:: Text ::
Quantum-Computation-Cheatsheet/main.typ

#import "@preview/fletcher:0.5.7" as fletcher: diagram, edge, node
#import "@preview/gentle-clues:1.2.0": *
#import "@preview/physica:0.9.5": bra, braket, ket, ketbra
#import "@preview/quill:0.6.1": *
#import "@preview/quill:0.6.1" as quill: tequila as tq
#import "layout.typ": indent-par, project

#show: project.with(title: [Quantum Computation Cheatsheet], authors: (
  "Kristofers Solo",
))

#let distance = $space.quad space.quad$
#let tensor = $lr(times.circle)$
#let CNOT = $lr(C N O T)$
#let CCNOT = $lr(C C N O T)$
#let SWAP = $lr(S W A P)$
#let CU = $lr(C-U)$
#let QFT = $lr(Q F T)$

#pagebreak()
= Bra-Ket Notation
== Ket $ket(psi)$
Represents a column vector for a quantum state.
$ ket(psi)=alpha ket(0)+beta ket(1) <==> vec(alpha, beta) $

=== Basis states
$ ket(0)=vec(1, 0), ket(1)=vec(0, 1) $

== Bra $bra(psi)$
Represents a *conjugate transpose vector (kompleksi saistīts)* (row vector) of
$ket(psi)$.
$ "If " ket(psi) = vec(alpha, beta) ", then" ket(psi)=(a^* space.quad b^*) $

== Scalar Product $braket(phi, psi)$
Inner product of two states.
$
  "If " ket(phi) = gamma ket(0)+ delta ket(1) ", then"
  braket(phi, psi)= gamma^* alpha + delta^* beta
$

=== Orthogonal states
$ braket(phi, psi)=0 $

== Projection $braket(i, psi)$
Amplitude of the basis state $ket(i)$ in $ket(psi)$.

(Joint position lists)
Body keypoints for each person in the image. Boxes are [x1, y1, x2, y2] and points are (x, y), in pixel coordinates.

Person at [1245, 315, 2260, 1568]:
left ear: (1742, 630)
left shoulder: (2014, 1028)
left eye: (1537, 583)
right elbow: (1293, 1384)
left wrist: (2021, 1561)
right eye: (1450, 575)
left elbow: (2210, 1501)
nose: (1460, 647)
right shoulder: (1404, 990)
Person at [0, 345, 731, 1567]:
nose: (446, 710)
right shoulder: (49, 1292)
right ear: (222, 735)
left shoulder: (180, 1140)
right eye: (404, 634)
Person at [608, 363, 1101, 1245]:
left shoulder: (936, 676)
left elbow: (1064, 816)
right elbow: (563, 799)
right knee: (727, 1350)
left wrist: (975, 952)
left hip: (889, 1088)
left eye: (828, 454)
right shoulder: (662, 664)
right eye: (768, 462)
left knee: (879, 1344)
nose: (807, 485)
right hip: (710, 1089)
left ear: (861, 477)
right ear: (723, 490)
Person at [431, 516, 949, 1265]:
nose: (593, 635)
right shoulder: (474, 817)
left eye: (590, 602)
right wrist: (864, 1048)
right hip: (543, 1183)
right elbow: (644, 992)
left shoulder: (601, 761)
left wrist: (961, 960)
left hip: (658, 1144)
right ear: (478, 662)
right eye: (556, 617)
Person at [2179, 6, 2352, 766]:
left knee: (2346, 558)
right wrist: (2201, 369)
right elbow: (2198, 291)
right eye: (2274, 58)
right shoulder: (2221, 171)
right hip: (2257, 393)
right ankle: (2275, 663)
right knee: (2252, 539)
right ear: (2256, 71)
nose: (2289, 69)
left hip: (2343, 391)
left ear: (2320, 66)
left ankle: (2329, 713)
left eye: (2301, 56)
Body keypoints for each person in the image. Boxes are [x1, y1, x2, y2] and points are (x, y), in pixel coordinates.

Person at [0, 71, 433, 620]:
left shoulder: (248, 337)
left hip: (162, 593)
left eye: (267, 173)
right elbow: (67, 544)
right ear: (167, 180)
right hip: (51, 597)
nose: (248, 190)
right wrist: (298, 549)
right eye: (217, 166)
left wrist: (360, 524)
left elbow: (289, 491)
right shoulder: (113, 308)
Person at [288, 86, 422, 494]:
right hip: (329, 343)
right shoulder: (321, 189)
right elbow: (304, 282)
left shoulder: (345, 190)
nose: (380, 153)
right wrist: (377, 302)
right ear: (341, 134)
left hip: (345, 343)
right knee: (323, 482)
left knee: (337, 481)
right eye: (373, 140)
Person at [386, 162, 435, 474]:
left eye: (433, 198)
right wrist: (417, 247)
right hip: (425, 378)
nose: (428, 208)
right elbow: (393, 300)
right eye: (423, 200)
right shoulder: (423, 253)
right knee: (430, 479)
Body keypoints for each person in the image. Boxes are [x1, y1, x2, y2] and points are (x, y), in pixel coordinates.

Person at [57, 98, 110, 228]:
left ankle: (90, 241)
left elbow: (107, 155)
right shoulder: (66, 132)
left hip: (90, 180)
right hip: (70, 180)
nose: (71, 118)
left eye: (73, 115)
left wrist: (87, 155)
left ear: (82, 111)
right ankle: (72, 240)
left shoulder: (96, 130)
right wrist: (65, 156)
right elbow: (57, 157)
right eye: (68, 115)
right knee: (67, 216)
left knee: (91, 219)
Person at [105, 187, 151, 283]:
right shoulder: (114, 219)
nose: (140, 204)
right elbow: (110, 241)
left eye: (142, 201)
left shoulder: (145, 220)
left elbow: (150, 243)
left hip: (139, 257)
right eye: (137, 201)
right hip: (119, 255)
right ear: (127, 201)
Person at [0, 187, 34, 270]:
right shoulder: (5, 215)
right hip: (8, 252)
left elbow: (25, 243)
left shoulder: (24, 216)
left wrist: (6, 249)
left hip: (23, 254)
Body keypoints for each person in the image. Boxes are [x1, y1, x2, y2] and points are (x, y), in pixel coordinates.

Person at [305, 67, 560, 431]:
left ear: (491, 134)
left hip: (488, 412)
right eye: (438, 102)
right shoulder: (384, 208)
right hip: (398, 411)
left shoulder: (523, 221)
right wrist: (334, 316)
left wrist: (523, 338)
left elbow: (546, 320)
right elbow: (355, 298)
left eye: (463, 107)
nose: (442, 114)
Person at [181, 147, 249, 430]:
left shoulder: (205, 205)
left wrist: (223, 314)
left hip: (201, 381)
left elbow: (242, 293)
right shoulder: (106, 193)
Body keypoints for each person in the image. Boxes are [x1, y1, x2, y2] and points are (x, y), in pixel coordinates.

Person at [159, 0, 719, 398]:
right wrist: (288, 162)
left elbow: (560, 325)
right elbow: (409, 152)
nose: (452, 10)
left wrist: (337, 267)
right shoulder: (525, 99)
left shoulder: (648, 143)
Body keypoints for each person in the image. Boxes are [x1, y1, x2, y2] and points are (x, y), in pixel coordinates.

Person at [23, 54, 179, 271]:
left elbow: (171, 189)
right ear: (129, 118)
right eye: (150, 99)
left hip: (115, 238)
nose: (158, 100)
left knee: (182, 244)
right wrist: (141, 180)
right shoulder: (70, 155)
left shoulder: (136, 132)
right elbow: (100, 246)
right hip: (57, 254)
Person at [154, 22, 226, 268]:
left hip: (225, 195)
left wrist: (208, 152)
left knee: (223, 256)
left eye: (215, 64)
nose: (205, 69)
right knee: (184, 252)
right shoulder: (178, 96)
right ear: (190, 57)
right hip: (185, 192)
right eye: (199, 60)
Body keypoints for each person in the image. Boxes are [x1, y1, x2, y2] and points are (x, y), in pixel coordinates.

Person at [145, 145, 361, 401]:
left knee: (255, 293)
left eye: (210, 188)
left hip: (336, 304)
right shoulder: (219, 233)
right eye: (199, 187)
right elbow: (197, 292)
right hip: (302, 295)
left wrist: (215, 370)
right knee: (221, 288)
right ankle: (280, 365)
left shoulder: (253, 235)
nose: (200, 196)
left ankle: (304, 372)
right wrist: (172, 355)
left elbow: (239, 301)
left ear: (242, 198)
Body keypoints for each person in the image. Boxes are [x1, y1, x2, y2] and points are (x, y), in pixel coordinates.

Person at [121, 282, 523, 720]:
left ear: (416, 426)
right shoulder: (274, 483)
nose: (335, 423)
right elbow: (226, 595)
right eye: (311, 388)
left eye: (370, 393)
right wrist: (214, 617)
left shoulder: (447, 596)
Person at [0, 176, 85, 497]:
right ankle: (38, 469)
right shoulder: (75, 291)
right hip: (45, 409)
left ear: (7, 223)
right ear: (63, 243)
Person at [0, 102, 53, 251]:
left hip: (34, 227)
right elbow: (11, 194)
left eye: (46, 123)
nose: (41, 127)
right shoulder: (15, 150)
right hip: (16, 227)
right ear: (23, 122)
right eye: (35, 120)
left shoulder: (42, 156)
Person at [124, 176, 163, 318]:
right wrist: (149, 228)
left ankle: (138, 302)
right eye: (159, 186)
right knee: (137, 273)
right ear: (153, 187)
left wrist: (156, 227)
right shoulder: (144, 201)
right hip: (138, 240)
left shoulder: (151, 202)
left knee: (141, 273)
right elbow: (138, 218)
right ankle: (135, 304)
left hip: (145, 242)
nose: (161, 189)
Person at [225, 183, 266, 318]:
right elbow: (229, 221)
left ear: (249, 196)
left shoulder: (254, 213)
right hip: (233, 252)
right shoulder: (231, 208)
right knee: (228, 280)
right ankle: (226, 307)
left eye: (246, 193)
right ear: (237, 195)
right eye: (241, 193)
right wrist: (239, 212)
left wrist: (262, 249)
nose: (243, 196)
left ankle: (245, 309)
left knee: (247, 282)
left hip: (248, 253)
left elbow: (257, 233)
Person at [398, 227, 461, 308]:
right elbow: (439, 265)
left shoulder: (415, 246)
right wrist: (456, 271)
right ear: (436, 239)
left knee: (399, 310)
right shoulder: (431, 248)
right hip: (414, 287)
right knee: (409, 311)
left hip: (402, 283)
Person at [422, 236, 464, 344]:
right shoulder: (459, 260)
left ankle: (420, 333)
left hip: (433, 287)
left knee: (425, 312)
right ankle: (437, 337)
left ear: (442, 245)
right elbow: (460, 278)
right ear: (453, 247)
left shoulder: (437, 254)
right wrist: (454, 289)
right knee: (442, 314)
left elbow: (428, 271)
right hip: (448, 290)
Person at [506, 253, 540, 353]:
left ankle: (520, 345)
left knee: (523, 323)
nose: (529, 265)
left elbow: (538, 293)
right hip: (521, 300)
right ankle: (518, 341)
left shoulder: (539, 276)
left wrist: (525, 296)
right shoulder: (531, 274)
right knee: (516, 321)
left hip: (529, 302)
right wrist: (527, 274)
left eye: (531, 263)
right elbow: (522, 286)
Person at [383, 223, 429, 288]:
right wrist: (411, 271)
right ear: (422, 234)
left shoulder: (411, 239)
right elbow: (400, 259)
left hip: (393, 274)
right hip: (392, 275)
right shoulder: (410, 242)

:: What you are asked to do ::
Say whether each statement agrees with the cheatsheet above. Answer yes or no, and quote the deciding words. (a) A ket represents a column vector for a quantum state. (b) For orthogonal states, the scalar product equals one. (c) The cheatsheet imports version 0.6.1 of the quill package.

:: Result ::
(a) Yes: "Represents a column vector for a quantum state."
(b) No: "$ braket(phi, psi)=0 $"
(c) Yes: "#import "@preview/quill:0.6.1": *"